- Lake Creek Location within Texas Lake Creek Location within the United States
- Coordinates: 33°26′50″N 95°35′17″W﻿ / ﻿33.44722°N 95.58806°W
- Country: United States
- State: Texas
- County: Delta
- Elevation: 443 ft (135 m)
- Time zone: UTC-6 (Central (CST))
- • Summer (DST): UTC-5 (CDT)
- Postal code: 75450
- Area codes: 903 & 430
- GNIS feature ID: 1360838

= Lake Creek, Texas =

Lake Creek (originally, Odd's Creek) is an unincorporated community in Delta County, Texas, United States.
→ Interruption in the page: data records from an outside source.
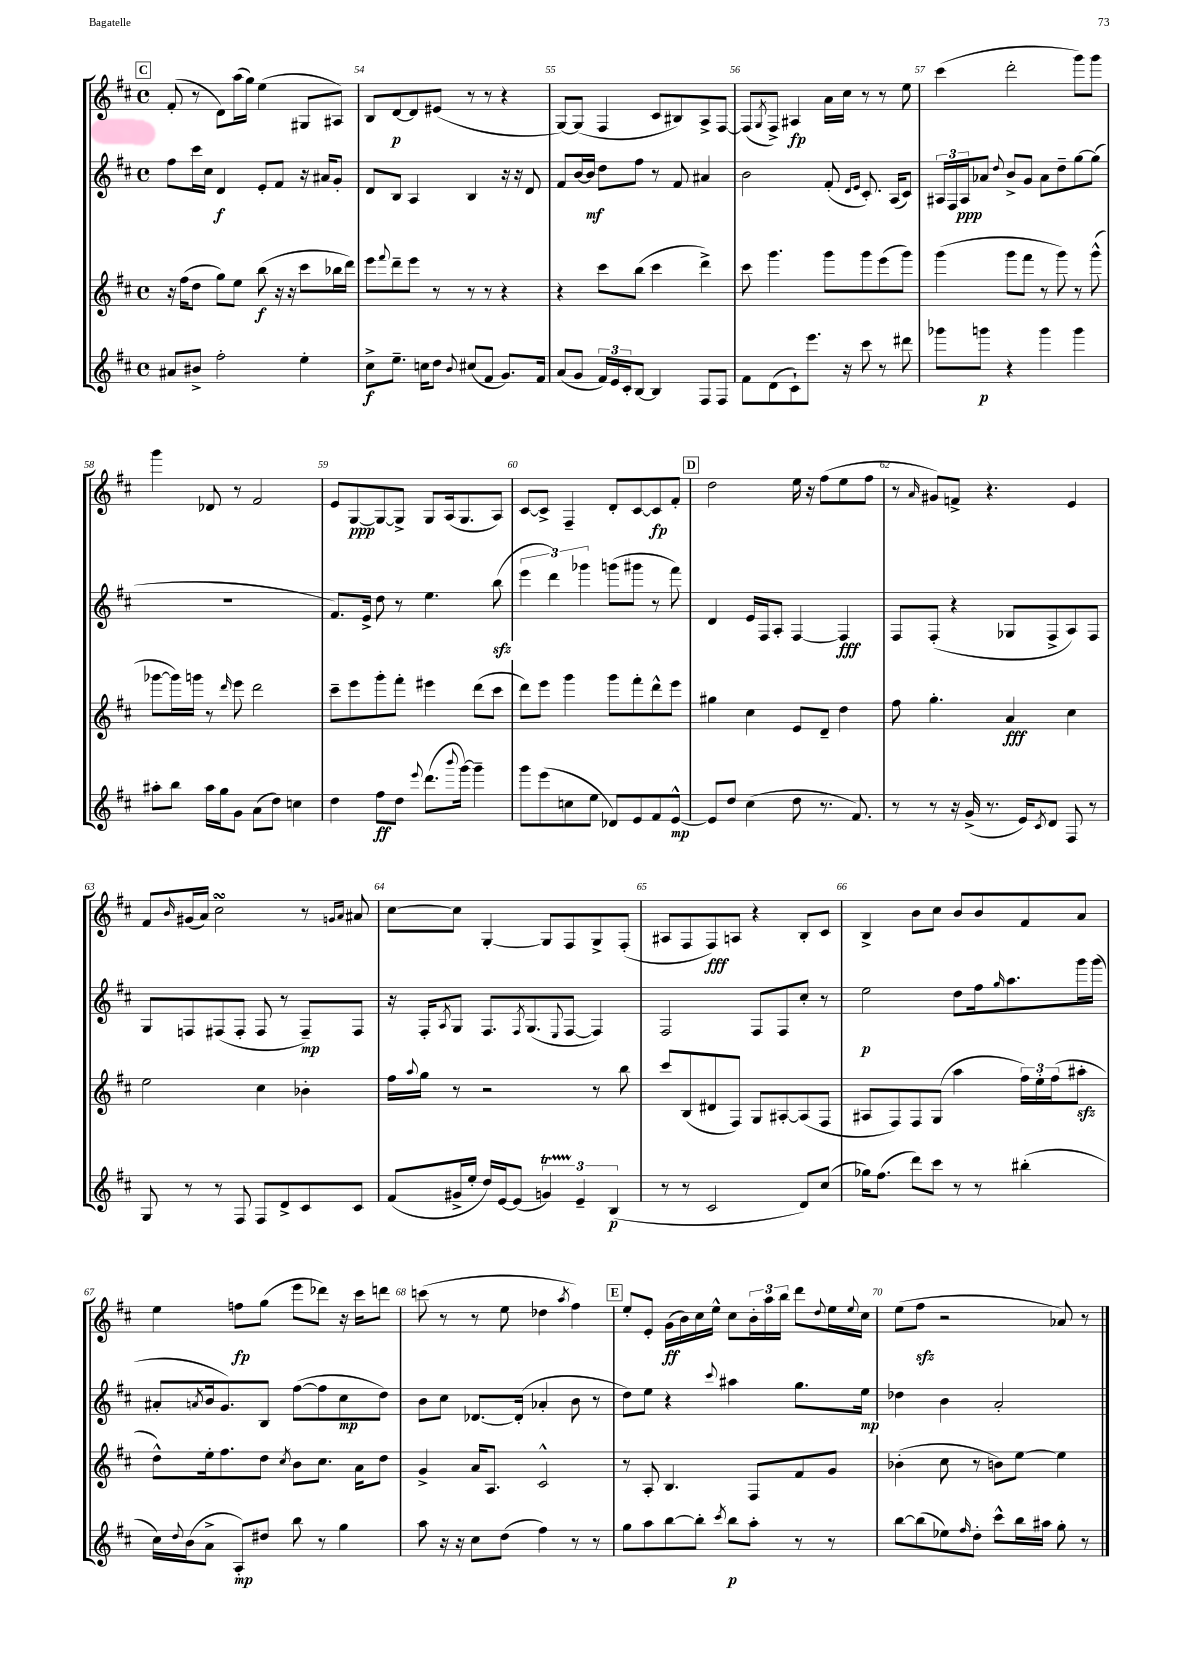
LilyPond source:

<<
\new StaffGroup <<
\new Staff = "s0" {
    \clef treble \key d \major \defaultTimeSignature \time 4/4
    \mark \markup { \box "C" } fis'8-.( r8 d'8) a''16( g''16) e''4( gis8 ais8) |
    b8 d'8~\p d'8 eis'8( r8 r8 r4 |
    g8~) g8( fis4 cis'8 bis8) a8-> fis8~ |
    fis8( \acciaccatura { g8 } fis8->) ais4\fp a'16 cis''16 r8 r8 e''8 |
    cis'''4( d'''2-. g'''8) g'''8 |
    g'''4 des'8 r8 fis'2 |
    e'8 g8~\ppp g8~ g8-> g8 a16( g8. a8) |
    cis'8~ cis'8-> fis4-- d'8-. cis'8~ cis'8\fp fis'8-. |
    \mark \markup { \box "D" } d''2 e''16 r16 fis''8( e''8 fis''8 |
    r8 \grace { a'16 } gis'8) f'8-> r4. e'4 |
    fis'8 \grace { b'16 } gis'16( a'16) cis''2\turn r8 \grace { g'16 a'16 } ais'8 |
    cis''8~ cis''8 g4~-. g8 fis8 g8-> fis8-.( |
    ais8 fis8 fis8\fff) a8 r4 b8-. cis'8 |
    b4-> b'8 cis''8 b'8 b'8 fis'8 a'8 |
    e''4 f''8\fp g''8( e'''8 des'''8) r16 cis'''16 d'''8 |
    c'''8( r8 r8 e''8 des''4 \acciaccatura { a''8 } fis''4) |
    \mark \markup { \box "E" } e''8-. e'8-. g'16\ff( b'16) cis''16 e''16-^ cis''8 \tuplet 3/2 { b'16-. a''16 b''16 } d'''8 \appoggiatura { d''8 } e''16 \appoggiatura { e''8 } cis''16 |
    e''8( fis''8\sfz r2 aes'8) r8 \bar "|." |
}
\new Staff = "s1" {
    \clef treble \key d \major \defaultTimeSignature \time 4/4
    \mark \markup { \box "C" } fis''8 cis'''16 cis''16 d'4\f e'8-. fis'8 r16 ais'16 g'8-. |
    d'8 b8 a4 b4 r16 r16 d'8 |
    fis'8 b'16~ b'16\mf d''8 fis''8 r8 fis'8 ais'4 |
    b'2 fis'8-.( \grace { d'16 e'16 } cis'8.-.) a16( cis'8) |
    \tuplet 3/2 { ais16 fis16 ais16\ppp } aes'8 \appoggiatura { d''8 } b'8-> g'8 aes'8 d''8-- g''8~ g''8( |
    R1 |
    fis'8.) e'16-> d''8 r8 e''4. b''8\sfz( |
    \tuplet 3/2 { e'''4 d'''4) ges'''4 } g'''8( gis'''8 r8 fis'''8) |
    \mark \markup { \box "D" } d'4 e'16 fis16 a8-. fis4~ fis4\fff |
    fis8 fis8-.( r4 ges8 fis8-> a8) fis8 |
    g8 f8 fis8( fis8-. fis8 r8 fis8--\mp) fis8 |
    r16 fis16-. \acciaccatura { a8 } g8 fis8. \acciaccatura { fis8 } g8.( \appoggiatura { e8 } fis8~ fis4) |
    fis2 fis8 fis8 cis''8-. r8 |
    e''2\p d''8 fis''16 \grace { g''16 } a''8. g'''16 g'''16( |
    ais'8-. \acciaccatura { a'8 } b'16 g'8.) b8 fis''8~( fis''8 cis''8\mp d''8) |
    b'8 cis''8 des'8.~ des'16-.( aes'4-. b'8 r8 |
    \mark \markup { \box "E" } d''8) e''8 r4 \appoggiatura { cis'''8 } ais''4 g''8. e''16\mp |
    des''4 b'4 a'2-. \bar "|." |
}
\new Staff = "s2" {
    \clef treble \key d \major \defaultTimeSignature \time 4/4
    \mark \markup { \box "C" } r16 fis''16( d''8 g''8) e''8 b''8\f( r16 r16 cis'''8 bes''16 d'''16) |
    e'''8 \appoggiatura { fis'''8 } d'''8-- e'''8 r8 r8 r8 r4 |
    r4 cis'''8 b''8( cis'''4 d'''4->) |
    cis'''8 g'''4. g'''8 g'''8 e'''8( g'''8) |
    g'''4( g'''8 fis'''8 r8 g'''8) r8 g'''8-^( |
    ges'''8~ ges'''16) g'''16 r8 \grace { d'''16 } e'''8 d'''2 |
    cis'''8-- e'''8 g'''8-. fis'''8-. eis'''4 d'''8( cis'''8 |
    d'''8) e'''8 g'''4 g'''8 fis'''8-. d'''8-^ e'''8 |
    \mark \markup { \box "D" } gis''4 cis''4 e'8 d'8-- d''4 |
    fis''8 g''4.-. a'4\fff cis''4 |
    e''2 cis''4 bes'4-. |
    fis''16 \appoggiatura { a''8 } g''16 r8 r2 r8 b''8 |
    cis'''8 b8( dis'8 fis8) g8 ais8~-. ais8( fis8 |
    ais8 fis8) fis8 g8( a''4 \tuplet 3/2 { fis''16) e''16-. fis''16( } ais''8-.\sfz |
    d''8-^) e''16-. fis''8. d''8 \acciaccatura { cis''8 } b'8 cis''8. a'16 d''8 |
    g'4-> a'16 a8. cis'2-^ |
    \mark \markup { \box "E" } r8 a8-. b4. fis8 fis'8 g'8 |
    bes'4-.( cis''8 r8 b'8) e''8~ e''4 \bar "|." |
}
\new Staff = "s3" {
    \clef treble \key d \major \defaultTimeSignature \time 4/4
    \mark \markup { \box "C" } ais'8 bis'8-> fis''2-. e''4-. |
    cis''8->\f e''8.-- c''16 d''8 \appoggiatura { b'8 } cis''8( fis'8 g'8.) fis'16 |
    a'8( g'8 \tuplet 3/2 { fis'16) e'16 cis'16-. } b8~ b4 fis8 fis8 |
    fis'8 d'8( cis'8-!) e'''8. r16 cis'''8 r8 dis'''8 |
    ges'''8 g'''8\p r4 g'''4 g'''4 |
    ais''8-. b''8 ais''16 g''16 g'8 a'8( d''8) c''4 |
    d''4 fis''8\ff d''8 \appoggiatura { e'''8 } d'''8.( \appoggiatura { b'''8 } g'''16~) g'''4-- |
    g'''8 e'''8( c''8 e''8 des'8) e'8 fis'8 e'8~-^\mp |
    \mark \markup { \box "D" } e'8 d''8 cis''4( d''8 r8. fis'8.) |
    r8 r8 r16 g'16->( r8. e'16) \acciaccatura { cis'8 } d'8 fis8 r8 |
    g8 r8 r8 fis8 fis8 d'8-> cis'8 cis'8 |
    fis'8( gis'16-> e''16-. d''16) e'16~ e'8( \tuplet 3/2 { g'4\startTrillSpan) e'4--\stopTrillSpan b4\p( } |
    r8 r8 cis'2 d'8) cis''8( |
    ges''16) fis''8.( d'''8) cis'''8 r8 r8 bis''4-.( |
    cis''16) \appoggiatura { d''8 } b'16( a'8-> a8-.\mp) dis''8 b''8 r8 g''4 |
    a''8 r16 r16 cis''8 d''8( fis''4) r8 r8 |
    \mark \markup { \box "E" } g''8 a''8 b''8~ b''8-. \acciaccatura { cis'''8 } b''8\p a''8-. r8 r8 |
    b''8~ b''8( ees''8) \grace { fis''16 } d''8-. cis'''8-^ b''16 ais''16 g''8-. r8 \bar "|." |
}
>>
>>
\layout { \context { \Score currentBarNumber = #53 \override BarNumber.break-visibility = ##(#f #t #t) barNumberVisibility = #all-bar-numbers-visible } }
According to the Handbook of Texas, its population was estimated at 60 in 2000.

==Geography==
Lake Creek is located at the intersection of Farm to Market Roads 198 and 1335 on a creek of the same name, 6 mi northeast of Cooper in north-central Delta County.

==Education==
Evergreen Academy, the local school, had 112 students and three teachers as of 1905. The school ended operations sometime in the early 20th century, and by the 1970s the community's children were educated by the Cooper Independent School District. Today, the Chisum Independent School District serves area students. It was also part of the now defunct Delmar Independent School District.